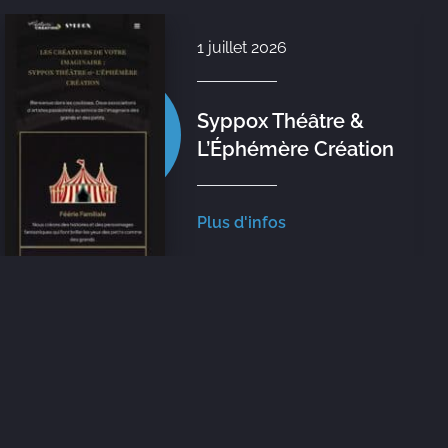
1 juillet 2026
Syppox Théâtre &
L’Éphémère Création
Plus d'infos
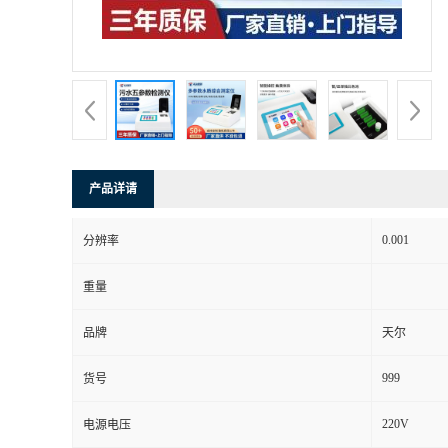
产品详请
0.001
分辨率
重量
品牌
天尔
999
货号
220V
电源电压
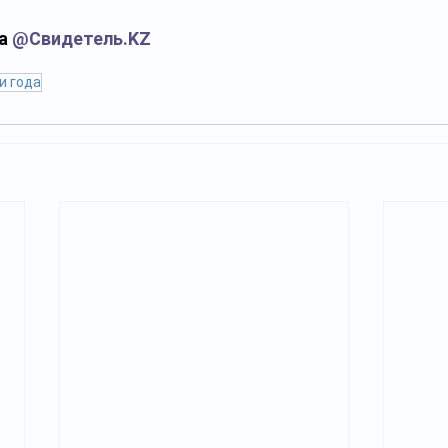
а 
@
Свидетель.KZ
и года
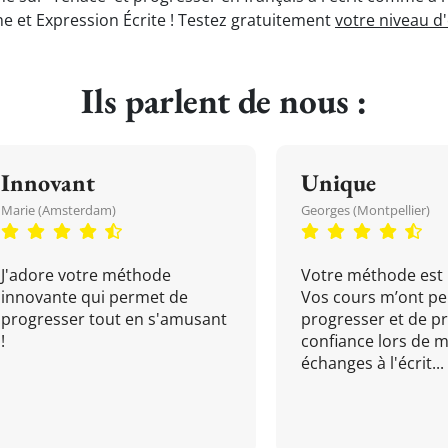
e et Expression Écrite ! Testez gratuitement
votre niveau d
Ils parlent de nous :
Innovant
Unique
Marie (Amsterdam)
Georges (Montpellier)
J'adore votre méthode
Votre méthode est 
innovante qui permet de
Vos cours m’ont pe
progresser tout en s'amusant
progresser et de p
!
confiance lors de 
échanges à l'écrit...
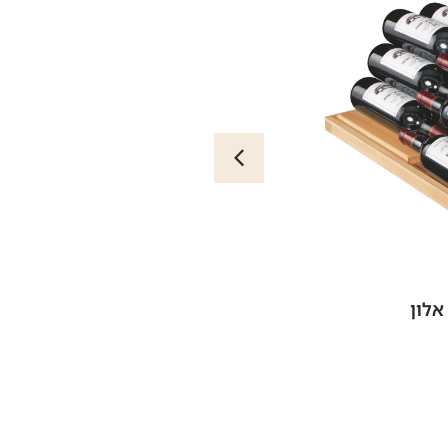
אלון
מדף אחסון יוקרתי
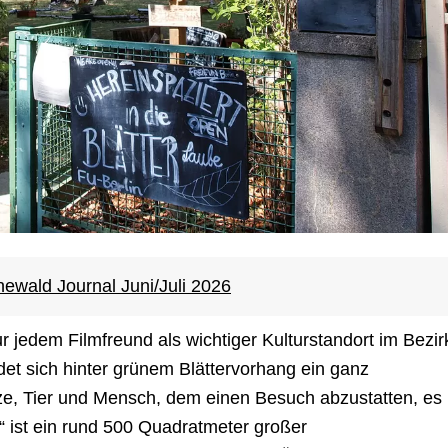
ewald Journal Juni/Juli 2026
r jedem Filmfreund als wichtiger Kulturstandort im Bezir
et sich hinter grünem Blättervorhang ein ganz
ze, Tier und Mensch, dem einen Besuch abzustatten, es
e“ ist ein rund 500 Quadratmeter großer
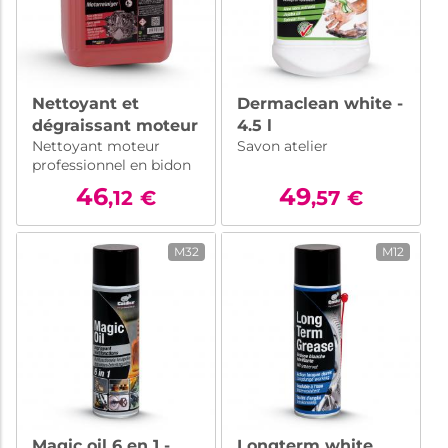
Nettoyant et
Dermaclean white -
dégraissant moteur
4.5 l
Nettoyant moteur
Savon atelier
performant – 5L
professionnel en bidon
de 5 litres. Dissout la
46
49
,12
€
,57
€
saleté et la graisse sans
odeur désagréable.
M32
M12
Magic oil 6 en 1 -
Longterm white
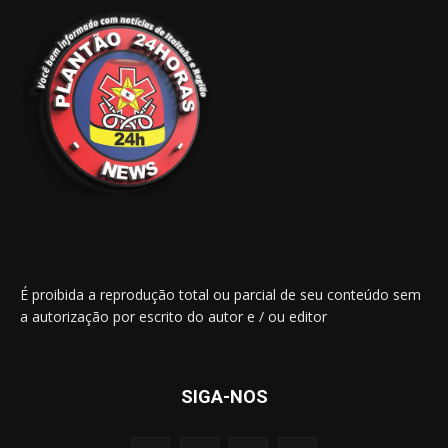
É proibida a reprodução total ou parcial de seu conteúdo sem
a autorização por escrito do autor e / ou editor
SIGA-NOS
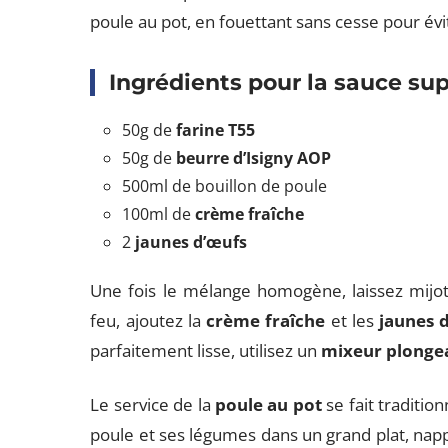
poule au pot, en fouettant sans cesse pour év
Ingrédients pour la sauce s
50g de
farine T55
50g de
beurre d’Isigny AOP
500ml de bouillon de poule
100ml de
crème fraîche
2
jaunes d’œufs
Une fois le mélange homogène, laissez mijot
feu, ajoutez la
crème fraîche
et les
jaunes 
parfaitement lisse, utilisez un
mixeur plonge
Le service de la
poule au pot
se fait traditi
poule et ses légumes dans un grand plat, nappé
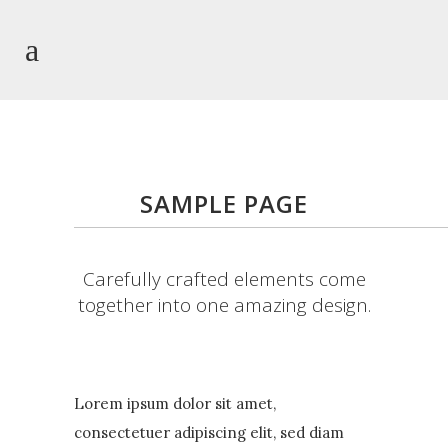
SAMPLE PAGE
Carefully crafted elements come
together into one amazing design.
Lorem ipsum dolor sit amet,
consectetuer adipiscing elit, sed diam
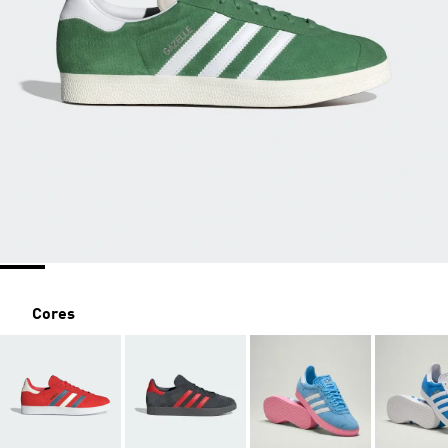
Cores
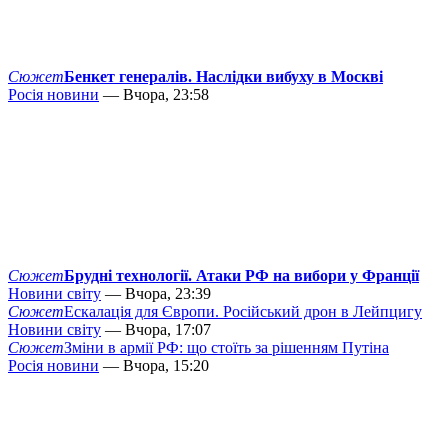
Сюжет
Бенкет генералів. Наслідки вибуху в Москві
Росія новини
— Вчора, 23:58
Сюжет
Брудні технології. Атаки РФ на вибори у Франції
Новини світу
— Вчора, 23:39
Сюжет
Ескалація для Європи. Російський дрон в Лейпцигу
Новини світу
— Вчора, 17:07
Сюжет
Зміни в армії РФ: що стоїть за рішенням Путіна
Росія новини
— Вчора, 15:20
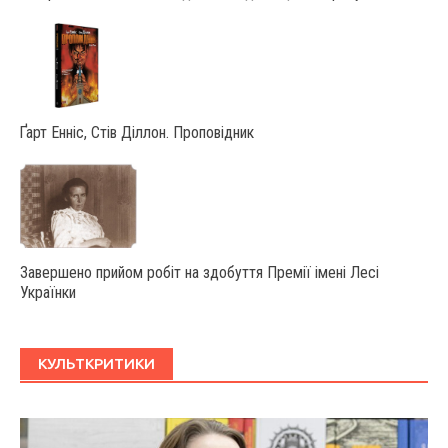
Ґарт Енніс, Стів Діллон. Проповідник
Завершено прийом робіт на здобуття Премії імені Лесі
Українки
КУЛЬТКРИТИКИ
:::::
:: What to produce ::
Please restate word for word the lines above, starting with the line that holds "Зміни в армії" and ending with the final line of the records, while leaving out pictures.

:: Answer space ::
Зміни в армії РФ: що стоїть за рішенням Путіна
Росія новини
— Вчора, 15:20
Ґарт Енніс, Стів Діллон. Проповідник
Завершено прийом робіт на здобуття Премії імені Лесі
Українки
КУЛЬТКРИТИКИ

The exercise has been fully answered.